→ **Exercise requirements**
Take the line containing "Special Marks |" and every line after it to the end of the data, and write them out exactly as they appear.
• • • • •
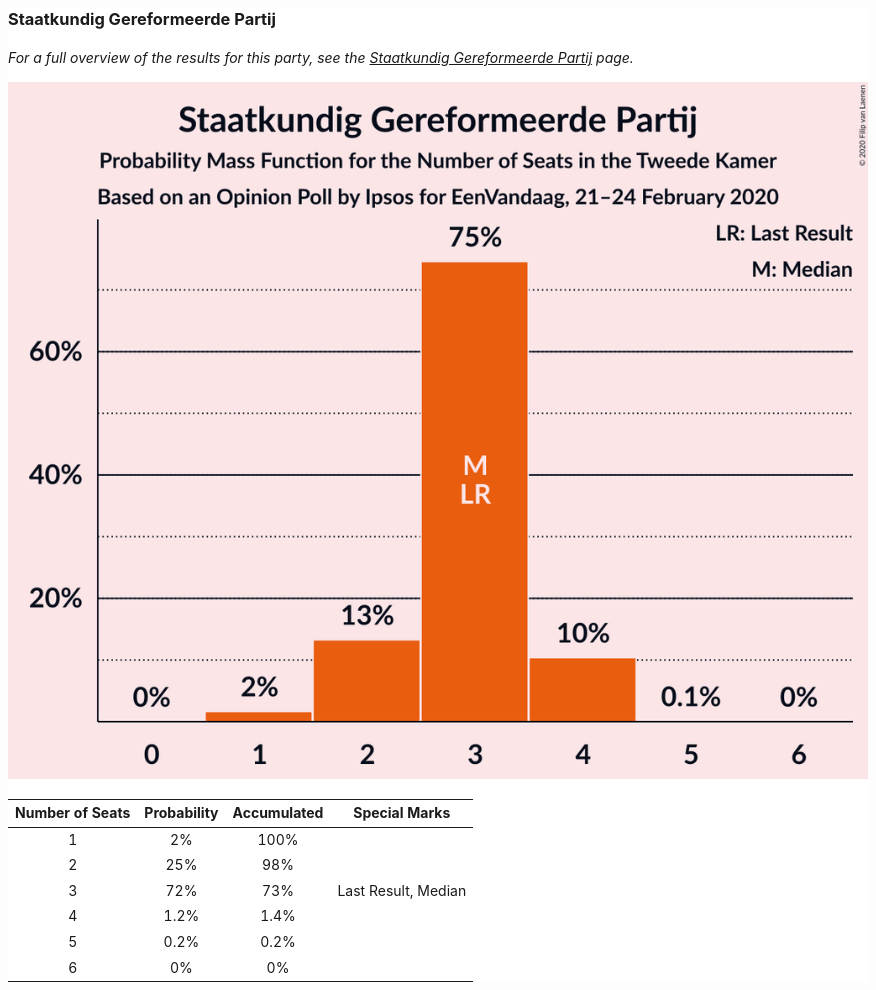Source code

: ### Staatkundig Gereformeerde Partij

*For a full overview of the results for this party, see the [Staatkundig Gereformeerde Partij](party-staatkundiggereformeerdepartij.html) page.*

![Graph with seats probability mass function not yet produced](2020-02-24-Ipsos-seats-pmf-staatkundiggereformeerdepartij.png "Seats Probability Mass Function")

| Number of Seats | Probability | Accumulated | Special Marks |
|:---------------:|:-----------:|:-----------:|:-------------:|
| 1 | 2% | 100% |  |
| 2 | 25% | 98% |  |
| 3 | 72% | 73% | Last Result, Median |
| 4 | 1.2% | 1.4% |  |
| 5 | 0.2% | 0.2% |  |
| 6 | 0% | 0% |  |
• • • • •
→ **Answer**
| Number of Seats | Probability | Accumulated | Special Marks |
|:---------------:|:-----------:|:-----------:|:-------------:|
| 1 | 2% | 100% |  |
| 2 | 25% | 98% |  |
| 3 | 72% | 73% | Last Result, Median |
| 4 | 1.2% | 1.4% |  |
| 5 | 0.2% | 0.2% |  |
| 6 | 0% | 0% |  |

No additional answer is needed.